• _TASK PROMPT_: Search the data for the string "approximately" and extract every line where it appears.

• _AVAILABLE DATA_:
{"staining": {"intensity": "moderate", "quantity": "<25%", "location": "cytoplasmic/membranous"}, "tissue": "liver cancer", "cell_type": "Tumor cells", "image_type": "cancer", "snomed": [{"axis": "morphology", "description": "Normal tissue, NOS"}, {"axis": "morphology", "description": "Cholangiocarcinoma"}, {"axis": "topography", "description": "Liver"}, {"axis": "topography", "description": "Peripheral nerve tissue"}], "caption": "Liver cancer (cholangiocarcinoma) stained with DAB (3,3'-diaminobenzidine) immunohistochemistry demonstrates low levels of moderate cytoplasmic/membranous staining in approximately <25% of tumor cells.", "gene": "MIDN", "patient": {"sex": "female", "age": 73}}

==

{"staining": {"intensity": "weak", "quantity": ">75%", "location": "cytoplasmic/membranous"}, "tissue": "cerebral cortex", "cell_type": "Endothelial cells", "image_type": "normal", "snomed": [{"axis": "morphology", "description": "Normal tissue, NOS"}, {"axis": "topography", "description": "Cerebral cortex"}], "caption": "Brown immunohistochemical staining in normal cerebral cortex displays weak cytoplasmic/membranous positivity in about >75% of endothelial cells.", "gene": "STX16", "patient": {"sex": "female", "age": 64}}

* * *

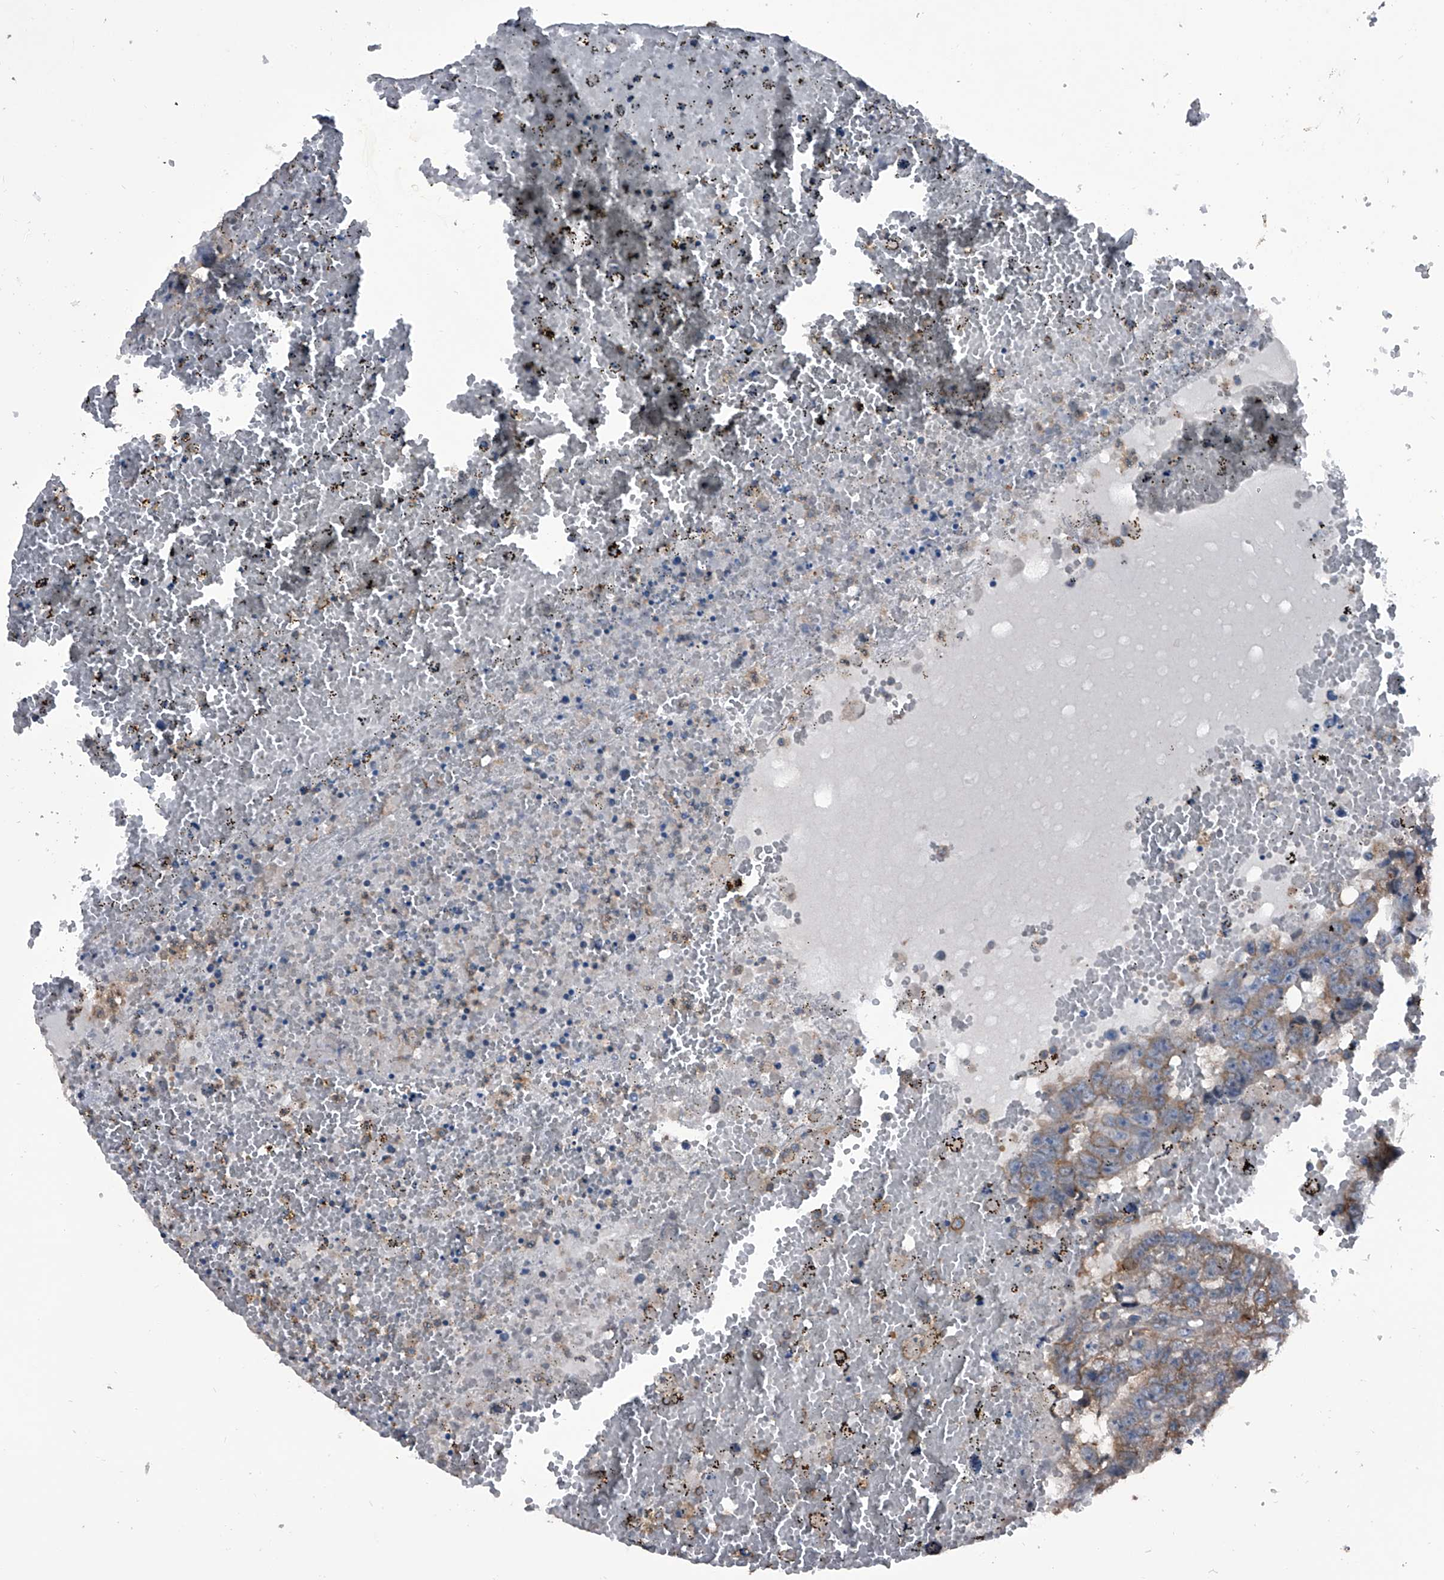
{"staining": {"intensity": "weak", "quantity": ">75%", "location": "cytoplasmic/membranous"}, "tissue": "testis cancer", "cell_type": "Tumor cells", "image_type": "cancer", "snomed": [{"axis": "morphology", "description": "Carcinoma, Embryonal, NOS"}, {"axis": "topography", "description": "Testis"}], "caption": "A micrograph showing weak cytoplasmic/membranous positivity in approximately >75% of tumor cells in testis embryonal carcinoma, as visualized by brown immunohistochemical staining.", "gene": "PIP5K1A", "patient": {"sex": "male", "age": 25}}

• _ANSWER TO THE PROBLEM_:
{"staining": {"intensity": "moderate", "quantity": "<25%", "location": "cytoplasmic/membranous"}, "tissue": "liver cancer", "cell_type": "Tumor cells", "image_type": "cancer", "snomed": [{"axis": "morphology", "description": "Normal tissue, NOS"}, {"axis": "morphology", "description": "Cholangiocarcinoma"}, {"axis": "topography", "description": "Liver"}, {"axis": "topography", "description": "Peripheral nerve tissue"}], "caption": "Liver cancer (cholangiocarcinoma) stained with DAB (3,3'-diaminobenzidine) immunohistochemistry demonstrates low levels of moderate cytoplasmic/membranous staining in approximately <25% of tumor cells.", "gene": "MIDN", "patient": {"sex": "female", "age": 73}}
{"staining": {"intensity": "weak", "quantity": ">75%", "location": "cytoplasmic/membranous"}, "tissue": "testis cancer", "cell_type": "Tumor cells", "image_type": "cancer", "snomed": [{"axis": "morphology", "description": "Carcinoma, Embryonal, NOS"}, {"axis": "topography", "description": "Testis"}], "caption": "A micrograph showing weak cytoplasmic/membranous positivity in approximately >75% of tumor cells in testis embryonal carcinoma, as visualized by brown immunohistochemical staining.", "gene": "PIP5K1A", "patient": {"sex": "male", "age": 25}}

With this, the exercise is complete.